ザ・プレイヤー・トリビューン誌でのインタビューでムーアは次のように話しました。「NFLは選手を可能な限り早くグランドに戻すために、オピオイド系鎮痛剤に大きく頼っていますが、研究では医療大麻の方がずっと優れている解決策であることが分かっています。医療大麻の方がより安全かつ中毒性もなく、オピオイド依存を抑えることさえできます。一部の研究では、大麻に含まれる100以上のカンナビノイドの一つであるCBDが神経保護剤として機能する可能性が示されています。これはCBDが、脳内の細胞を損傷や変性から守ることができることを意味しているのです。このことについて、私たちはもっと学ぶ必要があります」
世界アンチドーピング機構がCBDに対する禁止を解除した今、ボクシングやアメリカンフットボール、ラグビーといったコンタクトスポーツに関わるますます多くの選手たちが、それぞれのスポーツで起こる消耗性の身体的影響によって破滅させられ、引退することから救ってくれる可能性のあるCBDの神経保護効果を利用できることを願います。

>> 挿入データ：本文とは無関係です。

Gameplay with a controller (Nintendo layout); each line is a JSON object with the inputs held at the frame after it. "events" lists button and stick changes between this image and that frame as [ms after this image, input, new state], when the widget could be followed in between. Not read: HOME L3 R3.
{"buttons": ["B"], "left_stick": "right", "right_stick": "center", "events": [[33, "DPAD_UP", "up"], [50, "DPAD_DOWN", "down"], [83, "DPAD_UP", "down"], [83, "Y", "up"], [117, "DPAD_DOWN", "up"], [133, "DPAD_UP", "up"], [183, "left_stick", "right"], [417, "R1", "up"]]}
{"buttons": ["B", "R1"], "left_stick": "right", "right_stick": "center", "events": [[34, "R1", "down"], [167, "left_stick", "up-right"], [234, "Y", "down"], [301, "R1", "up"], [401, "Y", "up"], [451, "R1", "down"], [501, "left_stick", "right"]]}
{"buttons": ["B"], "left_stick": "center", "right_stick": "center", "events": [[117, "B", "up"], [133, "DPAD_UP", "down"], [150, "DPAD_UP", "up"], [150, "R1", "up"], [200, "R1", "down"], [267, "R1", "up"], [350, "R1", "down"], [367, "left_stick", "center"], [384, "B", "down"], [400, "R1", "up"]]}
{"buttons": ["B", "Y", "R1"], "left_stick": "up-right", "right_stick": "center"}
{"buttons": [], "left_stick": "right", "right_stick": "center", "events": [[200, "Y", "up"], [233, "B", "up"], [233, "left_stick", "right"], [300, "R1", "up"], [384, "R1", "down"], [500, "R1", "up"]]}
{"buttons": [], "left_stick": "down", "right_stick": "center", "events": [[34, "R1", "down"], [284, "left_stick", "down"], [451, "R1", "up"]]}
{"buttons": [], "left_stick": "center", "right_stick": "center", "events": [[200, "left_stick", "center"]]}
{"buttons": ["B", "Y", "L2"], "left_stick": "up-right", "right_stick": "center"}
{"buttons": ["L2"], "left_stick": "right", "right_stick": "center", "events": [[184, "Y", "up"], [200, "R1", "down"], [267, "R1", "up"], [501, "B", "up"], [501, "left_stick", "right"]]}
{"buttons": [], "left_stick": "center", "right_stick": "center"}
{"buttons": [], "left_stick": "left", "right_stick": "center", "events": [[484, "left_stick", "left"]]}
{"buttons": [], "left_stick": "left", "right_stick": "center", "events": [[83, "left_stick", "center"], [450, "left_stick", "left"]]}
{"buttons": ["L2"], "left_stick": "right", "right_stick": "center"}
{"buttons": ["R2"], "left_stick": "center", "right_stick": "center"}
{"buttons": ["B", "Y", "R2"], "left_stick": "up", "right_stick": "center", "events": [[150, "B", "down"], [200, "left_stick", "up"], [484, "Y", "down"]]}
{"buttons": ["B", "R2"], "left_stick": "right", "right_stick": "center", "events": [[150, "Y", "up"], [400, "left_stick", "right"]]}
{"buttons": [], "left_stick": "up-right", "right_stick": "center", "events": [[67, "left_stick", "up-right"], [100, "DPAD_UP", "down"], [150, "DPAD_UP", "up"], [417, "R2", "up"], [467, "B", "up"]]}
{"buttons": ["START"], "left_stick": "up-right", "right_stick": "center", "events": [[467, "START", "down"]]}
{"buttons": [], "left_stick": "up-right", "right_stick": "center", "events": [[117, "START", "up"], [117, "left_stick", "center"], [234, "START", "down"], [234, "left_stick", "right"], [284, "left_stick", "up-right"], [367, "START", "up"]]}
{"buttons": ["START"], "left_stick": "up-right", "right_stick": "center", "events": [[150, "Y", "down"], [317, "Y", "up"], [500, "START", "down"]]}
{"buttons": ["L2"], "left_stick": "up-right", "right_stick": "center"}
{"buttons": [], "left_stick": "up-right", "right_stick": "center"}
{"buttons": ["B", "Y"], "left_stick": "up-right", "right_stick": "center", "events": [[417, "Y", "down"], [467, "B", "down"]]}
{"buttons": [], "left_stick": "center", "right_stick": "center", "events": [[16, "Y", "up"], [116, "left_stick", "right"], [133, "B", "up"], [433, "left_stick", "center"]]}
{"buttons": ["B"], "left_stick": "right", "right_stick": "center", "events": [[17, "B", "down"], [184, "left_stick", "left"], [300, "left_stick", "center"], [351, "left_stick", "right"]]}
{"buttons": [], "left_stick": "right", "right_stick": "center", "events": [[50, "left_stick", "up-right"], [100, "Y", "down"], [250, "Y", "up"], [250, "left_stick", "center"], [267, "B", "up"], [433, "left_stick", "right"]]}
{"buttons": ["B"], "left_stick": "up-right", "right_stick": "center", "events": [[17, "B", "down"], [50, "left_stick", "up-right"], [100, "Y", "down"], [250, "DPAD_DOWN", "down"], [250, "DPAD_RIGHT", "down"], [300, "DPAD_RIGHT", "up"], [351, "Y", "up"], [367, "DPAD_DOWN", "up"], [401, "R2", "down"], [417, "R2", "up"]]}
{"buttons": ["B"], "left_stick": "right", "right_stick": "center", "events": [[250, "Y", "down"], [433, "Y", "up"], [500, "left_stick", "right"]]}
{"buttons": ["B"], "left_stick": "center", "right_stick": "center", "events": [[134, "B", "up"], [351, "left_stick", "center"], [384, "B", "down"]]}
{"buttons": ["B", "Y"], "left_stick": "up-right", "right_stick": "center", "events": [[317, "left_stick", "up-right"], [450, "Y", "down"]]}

新生児低酸素性虚血性脳症および周生期仮死のためのCBD
ここまで成人の脳を保護するCBDの可能性について見てきましたが、製薬会社が出生時の酸素欠乏によって起こる脳傷害から新生児を保護する手段としてCBDを検査していることをご存知ですか?
カンナビノイド薬の大手GWファーマ社は、新生児低酸素性虚血性脳症(NHIE)および周生期仮死のためのCBDを研究するため、FDAからファストトラック指定ならびにオーファンドラッグの承認を受けました。GW社による声明には次のように述べられています。「GW社は、カンナビノイドが需要の高い小児期神経学的疾患の治療において重要な役割を果たす可能性を持っていると考えています。結果的に私たちは、特に最も弱い患者層であるNHIEをもつ新生児における使用のために、独自の点滴CBD製剤を開発しました」
過去に、出生時に窒息した子豚に対して実施された研究で、科学者はすでにCBDが酸素欠乏によって引き起こされる障害を抑制することができることを示す十分な証拠を見つけています。脳細胞の酸素供給が改善し、脳波振幅における部分的な回復が見られました。これらは低酸素虚血性脳障害の急性期を超えて維持されました。心臓血管または呼吸器官における副作用は認められず、「CBDは低酸素虚血性の新生児において有効かつ安全に使用できる薬である可能性」が示されました。
毎度のことながら、研究は前臨床段階の次段階には進んでおらず、ヒトに対する臨床試験が非常に必要とされています。しかし、脳損傷のためのCBDに関して将来は有望だ、と科学者は希望を持っています。

CBDオイル ドロップス 300mg Cannabidiol(3%) 1ヶ月タイプ
価格:4,550円 (税込)

CBDオイルカプセル (CBD)300mg 30錠タイプ
価格:4,550円 (税込)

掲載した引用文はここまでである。